### Text block
• • • • • • •
Mercedes boss Toto Wolff said earlier in the season that Hamilton had told him he had another five years in him, and speaking at the Mexico City Grand Prix, he revealed he expected talks to start after the season-ending race in Abu Dhabi.

“We haven’t started any talks,” he said, per Crash. “We want to definitely finish the season and then find some quiet time over the winter like we did last time around.”

Wolff also suggested a new deal would see an expansion of Hamilton’s off-track partnership with the team, a key component of his previous deal, which has seen team and driver commit to diversity targets within the organisation and Formula 1 more broadly.

“He’s much more than a driver to us now,” Wolff said. “And although we’re not talking about a career end, it’s also important to speak about his role as an ambassador for Mercedes and the many sponsors we have and the implication he can have in our wider universe.”

An extended Lewis Hamilton stay would be a potential spanner in the works for Daniel Ricciardo, who is heavily tipped to sign for Mercedes next year as a reserve driver before attempting a full-time comeback in 2024.
• • • • • • •
### Extracted information
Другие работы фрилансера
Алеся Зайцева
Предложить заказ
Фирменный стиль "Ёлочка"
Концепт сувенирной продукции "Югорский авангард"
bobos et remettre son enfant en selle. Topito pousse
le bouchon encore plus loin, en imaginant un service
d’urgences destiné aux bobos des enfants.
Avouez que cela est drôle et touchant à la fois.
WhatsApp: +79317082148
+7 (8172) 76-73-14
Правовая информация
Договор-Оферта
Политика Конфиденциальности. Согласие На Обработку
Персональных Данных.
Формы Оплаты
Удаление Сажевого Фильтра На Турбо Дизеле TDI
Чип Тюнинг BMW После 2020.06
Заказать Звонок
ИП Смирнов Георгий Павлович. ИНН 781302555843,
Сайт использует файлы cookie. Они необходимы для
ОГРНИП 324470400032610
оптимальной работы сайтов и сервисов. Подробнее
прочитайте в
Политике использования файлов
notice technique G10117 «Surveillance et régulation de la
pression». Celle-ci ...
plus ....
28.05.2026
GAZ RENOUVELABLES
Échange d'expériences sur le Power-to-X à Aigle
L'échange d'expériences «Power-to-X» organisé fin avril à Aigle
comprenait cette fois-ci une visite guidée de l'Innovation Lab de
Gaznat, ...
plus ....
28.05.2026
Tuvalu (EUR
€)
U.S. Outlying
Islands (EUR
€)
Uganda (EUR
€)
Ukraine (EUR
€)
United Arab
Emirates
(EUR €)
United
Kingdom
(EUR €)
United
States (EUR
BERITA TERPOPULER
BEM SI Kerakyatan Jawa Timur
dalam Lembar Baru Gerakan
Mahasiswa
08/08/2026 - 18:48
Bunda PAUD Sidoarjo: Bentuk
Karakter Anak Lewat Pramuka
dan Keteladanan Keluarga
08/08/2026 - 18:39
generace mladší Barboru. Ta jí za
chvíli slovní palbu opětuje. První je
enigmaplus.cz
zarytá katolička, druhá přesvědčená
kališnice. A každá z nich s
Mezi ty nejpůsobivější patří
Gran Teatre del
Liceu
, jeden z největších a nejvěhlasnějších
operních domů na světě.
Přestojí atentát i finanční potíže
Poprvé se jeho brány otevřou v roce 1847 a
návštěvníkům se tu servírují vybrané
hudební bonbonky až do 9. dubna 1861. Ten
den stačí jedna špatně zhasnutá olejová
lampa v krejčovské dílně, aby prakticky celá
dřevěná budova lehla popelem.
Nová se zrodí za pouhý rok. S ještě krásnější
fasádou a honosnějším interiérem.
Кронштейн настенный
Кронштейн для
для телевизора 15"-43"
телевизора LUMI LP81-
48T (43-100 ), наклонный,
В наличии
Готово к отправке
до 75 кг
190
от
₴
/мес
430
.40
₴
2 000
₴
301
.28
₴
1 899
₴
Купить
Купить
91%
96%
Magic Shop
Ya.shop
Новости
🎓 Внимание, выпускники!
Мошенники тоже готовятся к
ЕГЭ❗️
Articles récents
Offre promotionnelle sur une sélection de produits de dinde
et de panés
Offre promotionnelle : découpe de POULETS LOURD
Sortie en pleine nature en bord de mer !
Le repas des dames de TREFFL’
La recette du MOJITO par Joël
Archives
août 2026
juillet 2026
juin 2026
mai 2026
• • • • • • •
### Required tasks
1. Reproduce verbatim a section of the passage on Hamilton's Mercedes contract talks. Begin at the words "Wolff also suggested" and stop after "comeback in 2024.".
2. Quote the rows above word for word, beginning at the first row and stopping after the line that contains "Формы Оплаты", with both ends included.

### Response list
1.
Wolff also suggested a new deal would see an expansion of Hamilton’s off-track partnership with the team, a key component of his previous deal, which has seen team and driver commit to diversity targets within the organisation and Formula 1 more broadly.

“He’s much more than a driver to us now,” Wolff said. “And although we’re not talking about a career end, it’s also important to speak about his role as an ambassador for Mercedes and the many sponsors we have and the implication he can have in our wider universe.”

An extended Lewis Hamilton stay would be a potential spanner in the works for Daniel Ricciardo, who is heavily tipped to sign for Mercedes next year as a reserve driver before attempting a full-time comeback in 2024.

2.
Другие работы фрилансера
Алеся Зайцева
Предложить заказ
Фирменный стиль "Ёлочка"
Концепт сувенирной продукции "Югорский авангард"
bobos et remettre son enfant en selle. Topito pousse
le bouchon encore plus loin, en imaginant un service
d’urgences destiné aux bobos des enfants.
Avouez que cela est drôle et touchant à la fois.
WhatsApp: +79317082148
+7 (8172) 76-73-14
Правовая информация
Договор-Оферта
Политика Конфиденциальности. Согласие На Обработку
Персональных Данных.
Формы Оплаты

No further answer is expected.